En même temps, il y a eu une révolution autour du mouvement. Depuis Galilée, le mouvement est un état qui ne relève pas des formes de l'être ou du devenir. Ce qui amène les lois de dynamique de la matière. Puis on s'est rendu compte que la lumière n'obéissait pas toute aux lois de la causalité, lois qui s’appliquent à ce qui est agi, à ce que l'on appelle « matière ». Ceci a son importance et remet en cause l'idéalisme, pour lequel la matière est toute action, mais pour lequel toute action n'est pas matière. il y a aussi la lumière, c’est la fameuse constante d'action minimale de Planck. Pour comprendre que la lumière agit sur la matière, pensons tout simplement au papier qui jaunit à la lumière. Soit trois autonomie : une autonomie de la pensée créatrice par rapport à la domination de l’esprit de l’homme supérieur ; une autonomie du mouvement par rapport à la métaphysique de l'être et du devenir ; une autonomie de la lumière par rapport à la matière qui remet en cause l'esprit et la matière comme réciprocité. On assiste à une perte de prise des idées de la raison : l’immortalité de l’âme, la supériorité de l’homme à travers le libre-arbitre et l’existence de Dieu comme dernier juge. Ce qui est mineur, comprenez la sphère de création, la serre des créateurs, est autonome par rapport aux « devenirs minoritaires » comme le montre Dialogue avec Deleuze de Kenneth White. Quelque chose qu’on peut nommer Vie ou lumière ou mouvement, échappe à la capture des systèmes et autres échafaudages et ce d’autant plus qu’ils sont ouverts.

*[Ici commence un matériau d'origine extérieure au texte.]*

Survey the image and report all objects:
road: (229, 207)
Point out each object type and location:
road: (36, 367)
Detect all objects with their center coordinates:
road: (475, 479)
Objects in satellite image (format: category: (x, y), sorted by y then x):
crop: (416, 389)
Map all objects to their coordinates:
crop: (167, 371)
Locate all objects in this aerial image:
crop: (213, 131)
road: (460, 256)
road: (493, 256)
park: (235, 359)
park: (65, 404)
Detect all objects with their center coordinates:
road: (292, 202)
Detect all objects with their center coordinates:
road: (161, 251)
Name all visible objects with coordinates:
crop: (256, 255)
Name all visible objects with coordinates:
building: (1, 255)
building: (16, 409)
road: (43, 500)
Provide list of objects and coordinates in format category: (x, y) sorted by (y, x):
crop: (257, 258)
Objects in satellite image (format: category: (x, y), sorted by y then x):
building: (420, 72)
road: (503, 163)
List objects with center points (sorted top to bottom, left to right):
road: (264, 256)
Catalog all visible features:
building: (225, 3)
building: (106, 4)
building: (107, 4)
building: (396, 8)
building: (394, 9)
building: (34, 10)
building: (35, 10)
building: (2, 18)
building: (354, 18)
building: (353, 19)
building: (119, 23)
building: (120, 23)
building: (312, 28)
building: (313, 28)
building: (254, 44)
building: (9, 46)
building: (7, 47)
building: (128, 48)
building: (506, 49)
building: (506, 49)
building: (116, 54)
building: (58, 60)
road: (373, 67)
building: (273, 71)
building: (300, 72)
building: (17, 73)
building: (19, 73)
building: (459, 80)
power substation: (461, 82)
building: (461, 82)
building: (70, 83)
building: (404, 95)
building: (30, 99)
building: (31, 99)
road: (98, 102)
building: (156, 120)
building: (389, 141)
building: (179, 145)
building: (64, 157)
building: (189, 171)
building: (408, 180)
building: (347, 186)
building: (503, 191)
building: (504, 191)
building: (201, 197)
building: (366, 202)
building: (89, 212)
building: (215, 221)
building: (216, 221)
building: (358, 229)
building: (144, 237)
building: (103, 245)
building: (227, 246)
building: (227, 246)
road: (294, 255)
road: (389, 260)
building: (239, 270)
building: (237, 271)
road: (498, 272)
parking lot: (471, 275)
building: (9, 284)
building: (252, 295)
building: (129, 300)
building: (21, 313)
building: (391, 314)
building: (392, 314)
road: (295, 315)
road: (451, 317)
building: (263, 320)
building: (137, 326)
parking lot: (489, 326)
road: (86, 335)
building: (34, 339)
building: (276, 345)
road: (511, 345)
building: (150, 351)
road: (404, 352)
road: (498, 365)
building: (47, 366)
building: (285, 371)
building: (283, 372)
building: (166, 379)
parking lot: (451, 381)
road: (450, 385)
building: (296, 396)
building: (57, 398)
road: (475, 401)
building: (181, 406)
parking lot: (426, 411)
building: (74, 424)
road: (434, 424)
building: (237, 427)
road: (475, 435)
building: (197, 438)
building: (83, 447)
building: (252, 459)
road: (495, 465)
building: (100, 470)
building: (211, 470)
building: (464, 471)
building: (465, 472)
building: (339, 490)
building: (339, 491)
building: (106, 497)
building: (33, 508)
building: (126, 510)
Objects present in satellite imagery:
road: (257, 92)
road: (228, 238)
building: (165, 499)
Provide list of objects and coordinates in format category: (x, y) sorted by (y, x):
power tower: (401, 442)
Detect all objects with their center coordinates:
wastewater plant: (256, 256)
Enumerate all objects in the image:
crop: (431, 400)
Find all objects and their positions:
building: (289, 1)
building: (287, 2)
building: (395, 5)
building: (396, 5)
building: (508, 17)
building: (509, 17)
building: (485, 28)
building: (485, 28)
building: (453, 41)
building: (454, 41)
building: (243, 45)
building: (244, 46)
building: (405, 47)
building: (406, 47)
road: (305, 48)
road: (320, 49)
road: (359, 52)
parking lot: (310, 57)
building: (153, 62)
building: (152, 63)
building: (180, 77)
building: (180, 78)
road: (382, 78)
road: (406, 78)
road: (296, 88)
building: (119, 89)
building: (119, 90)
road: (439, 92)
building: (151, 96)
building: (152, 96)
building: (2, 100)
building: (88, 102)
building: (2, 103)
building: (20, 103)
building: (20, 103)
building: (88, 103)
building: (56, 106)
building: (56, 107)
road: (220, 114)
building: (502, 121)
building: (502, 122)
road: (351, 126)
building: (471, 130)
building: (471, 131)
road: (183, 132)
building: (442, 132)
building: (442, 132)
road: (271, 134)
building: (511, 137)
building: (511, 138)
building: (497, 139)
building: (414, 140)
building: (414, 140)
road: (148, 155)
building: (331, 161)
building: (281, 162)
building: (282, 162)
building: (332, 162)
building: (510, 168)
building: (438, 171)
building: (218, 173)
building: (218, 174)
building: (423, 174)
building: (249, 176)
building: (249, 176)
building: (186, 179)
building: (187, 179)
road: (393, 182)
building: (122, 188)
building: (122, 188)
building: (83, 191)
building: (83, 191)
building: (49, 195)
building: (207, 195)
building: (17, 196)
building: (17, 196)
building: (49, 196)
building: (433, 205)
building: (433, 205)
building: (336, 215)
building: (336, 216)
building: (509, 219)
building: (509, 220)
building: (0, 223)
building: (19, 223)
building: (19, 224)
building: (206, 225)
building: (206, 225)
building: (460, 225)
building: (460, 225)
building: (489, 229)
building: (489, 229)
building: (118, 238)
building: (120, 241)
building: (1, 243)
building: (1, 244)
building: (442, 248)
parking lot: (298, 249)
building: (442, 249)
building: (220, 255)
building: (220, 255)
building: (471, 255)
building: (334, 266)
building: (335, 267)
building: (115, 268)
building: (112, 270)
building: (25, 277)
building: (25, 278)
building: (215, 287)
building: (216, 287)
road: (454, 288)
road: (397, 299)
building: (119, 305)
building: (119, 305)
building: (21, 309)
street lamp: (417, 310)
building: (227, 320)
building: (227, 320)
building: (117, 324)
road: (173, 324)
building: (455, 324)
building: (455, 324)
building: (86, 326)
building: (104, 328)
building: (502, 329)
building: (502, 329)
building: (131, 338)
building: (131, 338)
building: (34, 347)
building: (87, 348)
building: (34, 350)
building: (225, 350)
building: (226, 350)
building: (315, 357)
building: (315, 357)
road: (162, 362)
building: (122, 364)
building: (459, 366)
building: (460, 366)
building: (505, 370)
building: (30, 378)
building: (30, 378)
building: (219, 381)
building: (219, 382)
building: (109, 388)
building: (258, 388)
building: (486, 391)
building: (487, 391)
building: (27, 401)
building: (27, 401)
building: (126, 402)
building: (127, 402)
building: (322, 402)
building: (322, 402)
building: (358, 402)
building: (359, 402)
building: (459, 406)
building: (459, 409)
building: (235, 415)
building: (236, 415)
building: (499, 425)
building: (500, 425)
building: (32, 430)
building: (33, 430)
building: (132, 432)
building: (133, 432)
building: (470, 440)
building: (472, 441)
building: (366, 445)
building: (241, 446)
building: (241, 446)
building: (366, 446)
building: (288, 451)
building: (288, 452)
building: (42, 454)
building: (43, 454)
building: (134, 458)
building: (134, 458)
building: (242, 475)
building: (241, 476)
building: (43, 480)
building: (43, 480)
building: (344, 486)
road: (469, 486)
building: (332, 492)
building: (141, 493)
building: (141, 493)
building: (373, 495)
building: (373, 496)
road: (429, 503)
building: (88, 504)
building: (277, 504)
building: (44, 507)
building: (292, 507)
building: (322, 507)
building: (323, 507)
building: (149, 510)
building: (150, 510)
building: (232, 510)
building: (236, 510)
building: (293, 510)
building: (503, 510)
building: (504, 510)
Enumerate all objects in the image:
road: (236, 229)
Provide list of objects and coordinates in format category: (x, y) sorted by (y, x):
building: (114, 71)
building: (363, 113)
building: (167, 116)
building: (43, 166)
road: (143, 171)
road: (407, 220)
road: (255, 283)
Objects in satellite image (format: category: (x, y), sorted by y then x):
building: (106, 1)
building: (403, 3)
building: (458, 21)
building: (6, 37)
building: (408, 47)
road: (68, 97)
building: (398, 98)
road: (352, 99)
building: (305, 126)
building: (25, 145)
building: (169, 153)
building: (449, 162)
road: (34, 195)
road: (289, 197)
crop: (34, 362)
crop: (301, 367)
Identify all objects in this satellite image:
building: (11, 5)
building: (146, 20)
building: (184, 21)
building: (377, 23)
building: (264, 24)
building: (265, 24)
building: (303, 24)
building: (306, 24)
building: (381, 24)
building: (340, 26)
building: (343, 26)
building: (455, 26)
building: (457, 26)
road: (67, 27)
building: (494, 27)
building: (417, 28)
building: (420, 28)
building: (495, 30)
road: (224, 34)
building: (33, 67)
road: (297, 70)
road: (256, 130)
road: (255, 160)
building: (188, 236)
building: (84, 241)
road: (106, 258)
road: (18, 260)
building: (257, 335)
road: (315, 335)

Ce texte n’est qu’un condensat, un précipité de ces fulgurances 914 qui, loin de la métaphysique classique, peuplent les discours épars. Accolés à une activité et, pourquoi pas, à un métier, ces discours ne sont pas saisis de transcendance ou perdus dans l’immanence. Réunir ces fulgurances ne tient ni d’une méthode analytique ni d’une méthode synthétique dont on déduirait un principe à partir d’une hypothèse — ce serait une pensée axiomatique comme celles de Deleuze seul et de Badiou. C’est une synthèse des changements de paradigme de notre époque qui est tentée ici, en déconstruisant au maximum le spectre des expériences de la philosophie pour les résiliences de l’existence. Pour ne pas se cantonner aux systèmes fermés sur des essences ni aux systèmes ouverts sur des circonstances. Notre démarche dépasse la simple temporalité, pour ne garder que les vertiges du destin, ces fragments intenses, qui donnent non une direction mais indiquent par leur dimension de fini-illimité 331 une certaine intensité d’existence. La vitalité affective est la manière de rebondir 326c après un traumatisme. Un traumatisme n’est pas une simple blessure 715 mais  le souvenir de la peur ou d’un reproche inscrit dans l’hippocampe : ce que la culture chrétienne nomme l’intériorisation. Cette intensité de vie se fait loin de la mise en système métaphysique, même si, chez Spinoza, le système des définitions, des propositions et des scholies a l’avantage géométrique de maintenir une certaine allure, loin des passions que sont la haine, la honte et la peur. S’il est question de la tristesse, l’angoisse moderne y est toujours éludée à juste titre.